Deep evolving semi-supervised anomaly detection
Jack Belham, Aryan Bhosale, Samrat Mukherjee, Biplab Banerjee, Fabio Cuzzolin
TL;DR
This work formalizes Continual Semi-Supervised Anomaly Detection (CSAD) and proposes a VAE-based CSSAD framework that utilizes deep generative replay with outlier rejection to mitigate catastrophic forgetting under evolving data streams. By combining semi-supervised learning with continual learning and anomaly detection, it shows that EVT-inspired latent-space outlier rejection can yield competitive or superior AUC performance on MNIST and Fashion-MNIST, and remains robust on CIFAR-10. The approach uses a jointly trained encoder, classifier, and decoder with KL, ELBO, and reconstruction losses, augmented by a per-class Weibull model to filter replay samples.
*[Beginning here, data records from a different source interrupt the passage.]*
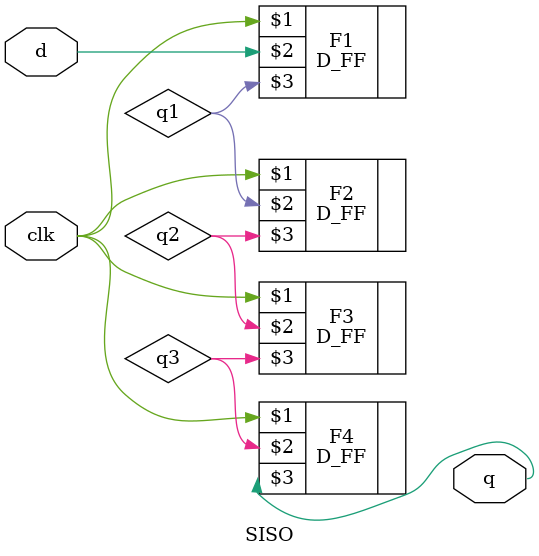
<source format=v>
module SISO(clk,d,q);

        input d,clk;
        output q;
        wire q1,q2,q3;
        
        D_FF F1(clk,d,q1);
        D_FF F2(clk,q1,q2);
        D_FF F3(clk,q2,q3);
        D_FF F4(clk,q3,q);
      
endmodule
</source>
Extensive ablations explore how labelled/unlabelled data distribution, anomaly labeling, and unlabelled anomaly proportions affect performance, highlighting practical considerations for real-world deployment. Overall, the study lays groundwork for CSAD and points to architecture improvements and multi-modal extensions as promising directions for scalable, robust anomaly detection in dynamic environments.
Abstract
The aim of this paper is to formalise the task of continual semi-supervised anomaly detection (CSAD), with the aim of highlighting the importance of such a problem formulation which assumes as close to real-world conditions as possible. After an overview of the relevant definitions of continual semi-supervised learning, its components, anomaly detection extension, and the training protocols; the paper introduces a baseline model of a variational autoencoder (VAE) to work with semi-supervised data along with a continual learning method of deep generative replay with outlier rejection. The results show that such a use of extreme value theory (EVT) applied to anomaly detection can provide promising results even in comparison to an upper baseline of joint training. The results explore the effects of how much labelled and unlabelled data is present, of which class, and where it is located in the data stream. Outlier rejection shows promising initial results where it often surpasses a baseline method of Elastic Weight Consolidation (EWC). A baseline for CSAD is put forward along with the specific dataset setups used for reproducability and testability for other practitioners. Future research directions include other CSAD settings and further research into efficient continual hyperparameter tuning.